One question is whether the social media giant has the infrastructure to move quickly enough to implement the rules in situations in which the content could lead to imminent harm, said Laura Murphy, a former American Civil Liberties Union executive who oversaw a two-year civil rights audit of the company in 2018.
“Will they act quickly?” Murphy asked. “And how are they going to deal with close cases because a lot of politicians will figure out how to test the boundaries of the new system?”
Stanford law professor Nathaniel Persily, who studies free speech and technology issues, said it’s also not clear whether demoting the reach of Trump’s dicey Facebook posts would blunt their impact because they are likely to gain attention elsewhere.

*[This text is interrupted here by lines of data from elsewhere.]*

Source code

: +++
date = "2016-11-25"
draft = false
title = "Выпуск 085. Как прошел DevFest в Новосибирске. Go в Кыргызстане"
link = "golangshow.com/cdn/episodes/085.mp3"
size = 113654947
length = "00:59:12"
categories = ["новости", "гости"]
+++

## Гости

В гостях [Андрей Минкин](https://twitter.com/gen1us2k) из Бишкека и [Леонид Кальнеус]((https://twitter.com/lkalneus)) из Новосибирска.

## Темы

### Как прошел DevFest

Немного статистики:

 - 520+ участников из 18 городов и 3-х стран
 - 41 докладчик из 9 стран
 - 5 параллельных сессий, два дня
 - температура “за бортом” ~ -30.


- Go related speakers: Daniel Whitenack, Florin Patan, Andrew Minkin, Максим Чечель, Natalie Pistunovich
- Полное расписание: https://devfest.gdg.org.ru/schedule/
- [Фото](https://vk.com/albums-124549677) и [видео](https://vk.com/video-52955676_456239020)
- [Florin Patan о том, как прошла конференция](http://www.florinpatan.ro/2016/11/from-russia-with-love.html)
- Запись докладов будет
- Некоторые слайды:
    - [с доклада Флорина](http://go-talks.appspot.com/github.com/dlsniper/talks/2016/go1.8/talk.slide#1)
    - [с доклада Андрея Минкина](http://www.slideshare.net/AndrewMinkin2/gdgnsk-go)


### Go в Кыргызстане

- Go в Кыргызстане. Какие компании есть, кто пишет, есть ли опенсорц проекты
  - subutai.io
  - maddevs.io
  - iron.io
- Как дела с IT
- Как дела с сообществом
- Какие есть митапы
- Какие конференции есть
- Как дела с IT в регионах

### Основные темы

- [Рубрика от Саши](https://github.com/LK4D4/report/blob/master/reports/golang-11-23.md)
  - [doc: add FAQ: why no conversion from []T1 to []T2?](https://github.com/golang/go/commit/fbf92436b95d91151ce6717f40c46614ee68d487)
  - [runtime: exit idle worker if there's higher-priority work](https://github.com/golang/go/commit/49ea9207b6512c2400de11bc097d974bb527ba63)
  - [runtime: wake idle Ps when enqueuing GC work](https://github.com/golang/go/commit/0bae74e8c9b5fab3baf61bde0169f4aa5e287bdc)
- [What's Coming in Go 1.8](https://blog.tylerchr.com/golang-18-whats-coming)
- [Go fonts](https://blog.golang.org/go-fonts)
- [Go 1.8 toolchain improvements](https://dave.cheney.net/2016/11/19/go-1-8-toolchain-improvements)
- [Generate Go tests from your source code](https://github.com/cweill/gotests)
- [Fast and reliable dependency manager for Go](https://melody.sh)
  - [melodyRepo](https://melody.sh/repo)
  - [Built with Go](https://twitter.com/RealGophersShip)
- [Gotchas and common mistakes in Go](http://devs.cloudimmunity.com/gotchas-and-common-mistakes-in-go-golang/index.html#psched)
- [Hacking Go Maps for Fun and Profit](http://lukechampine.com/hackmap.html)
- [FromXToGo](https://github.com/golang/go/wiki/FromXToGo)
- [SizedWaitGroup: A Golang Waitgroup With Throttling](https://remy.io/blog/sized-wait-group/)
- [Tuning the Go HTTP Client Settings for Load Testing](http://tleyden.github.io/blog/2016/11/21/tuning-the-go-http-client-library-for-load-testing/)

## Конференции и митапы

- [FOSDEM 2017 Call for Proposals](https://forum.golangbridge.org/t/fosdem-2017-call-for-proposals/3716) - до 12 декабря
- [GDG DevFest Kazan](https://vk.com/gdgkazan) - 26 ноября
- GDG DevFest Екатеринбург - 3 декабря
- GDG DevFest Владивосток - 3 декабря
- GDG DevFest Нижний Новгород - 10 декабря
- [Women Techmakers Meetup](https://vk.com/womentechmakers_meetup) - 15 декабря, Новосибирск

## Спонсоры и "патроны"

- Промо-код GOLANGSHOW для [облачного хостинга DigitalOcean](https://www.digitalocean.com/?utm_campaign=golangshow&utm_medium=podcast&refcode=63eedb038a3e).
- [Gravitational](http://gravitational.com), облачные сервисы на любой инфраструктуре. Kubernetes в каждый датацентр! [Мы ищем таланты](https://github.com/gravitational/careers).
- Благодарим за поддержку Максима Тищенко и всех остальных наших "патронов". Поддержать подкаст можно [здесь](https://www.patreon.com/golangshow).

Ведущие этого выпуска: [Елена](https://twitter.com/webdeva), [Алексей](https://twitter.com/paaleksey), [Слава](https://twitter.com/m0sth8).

“So much of the power of his social media feeds is his ability to then set an agenda for other people, especially the legacy media,” Persily said. “It’s not clear that demotion has the same impact on someone like him as it would for the average person.”
The new remedies also aren’t likely to solve all of Meta’s political problems, especially because members of differing political parties and groups are likely to spar over which remedy the company should use in heated moments.
“Everyone is going to have differing viewpoints about what they think the penalties should be,” Harbath said. “That’s just another Thursday for Meta and these companies.”